[[ EXERCISE DATA open ]]

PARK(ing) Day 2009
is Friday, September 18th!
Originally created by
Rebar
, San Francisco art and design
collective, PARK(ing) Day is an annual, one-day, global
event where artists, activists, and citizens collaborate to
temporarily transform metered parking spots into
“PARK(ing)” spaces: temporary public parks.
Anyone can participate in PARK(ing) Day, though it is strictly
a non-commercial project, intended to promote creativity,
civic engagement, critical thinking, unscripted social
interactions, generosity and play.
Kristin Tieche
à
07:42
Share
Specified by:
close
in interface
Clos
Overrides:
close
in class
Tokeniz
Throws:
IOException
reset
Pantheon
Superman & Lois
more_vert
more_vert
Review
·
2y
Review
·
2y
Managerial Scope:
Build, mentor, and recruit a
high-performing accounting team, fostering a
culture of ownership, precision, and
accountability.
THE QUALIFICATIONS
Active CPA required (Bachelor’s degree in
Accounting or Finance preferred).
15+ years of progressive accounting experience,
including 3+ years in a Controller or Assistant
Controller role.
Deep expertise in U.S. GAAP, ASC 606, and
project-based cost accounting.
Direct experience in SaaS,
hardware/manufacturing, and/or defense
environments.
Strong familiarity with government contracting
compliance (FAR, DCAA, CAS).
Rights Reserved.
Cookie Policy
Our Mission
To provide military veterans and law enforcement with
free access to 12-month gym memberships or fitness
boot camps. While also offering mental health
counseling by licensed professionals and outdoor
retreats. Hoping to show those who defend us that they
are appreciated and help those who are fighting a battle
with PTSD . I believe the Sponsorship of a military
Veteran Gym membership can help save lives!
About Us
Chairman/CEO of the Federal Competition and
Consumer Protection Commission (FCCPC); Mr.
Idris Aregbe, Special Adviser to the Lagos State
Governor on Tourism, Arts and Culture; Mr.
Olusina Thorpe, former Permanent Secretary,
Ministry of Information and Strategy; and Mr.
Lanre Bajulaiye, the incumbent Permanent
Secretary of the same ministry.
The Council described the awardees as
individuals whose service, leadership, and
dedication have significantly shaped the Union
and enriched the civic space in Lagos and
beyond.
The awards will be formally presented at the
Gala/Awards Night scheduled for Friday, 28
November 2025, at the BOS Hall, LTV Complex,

[[ EXERCISE DATA closed ]]

Please rewrite the listing from its first line through the line with "Active CPA required (Bachelor’s degree in", replacing "collective" with "group" and changing nothing else.

= RESULT FOR THIS EXERCISE =
PARK(ing) Day 2009
is Friday, September 18th!
Originally created by
Rebar
, San Francisco art and design
group, PARK(ing) Day is an annual, one-day, global
event where artists, activists, and citizens collaborate to
temporarily transform metered parking spots into
“PARK(ing)” spaces: temporary public parks.
Anyone can participate in PARK(ing) Day, though it is strictly
a non-commercial project, intended to promote creativity,
civic engagement, critical thinking, unscripted social
interactions, generosity and play.
Kristin Tieche
à
07:42
Share
Specified by:
close
in interface
Clos
Overrides:
close
in class
Tokeniz
Throws:
IOException
reset
Pantheon
Superman & Lois
more_vert
more_vert
Review
·
2y
Review
·
2y
Managerial Scope:
Build, mentor, and recruit a
high-performing accounting team, fostering a
culture of ownership, precision, and
accountability.
THE QUALIFICATIONS
Active CPA required (Bachelor’s degree in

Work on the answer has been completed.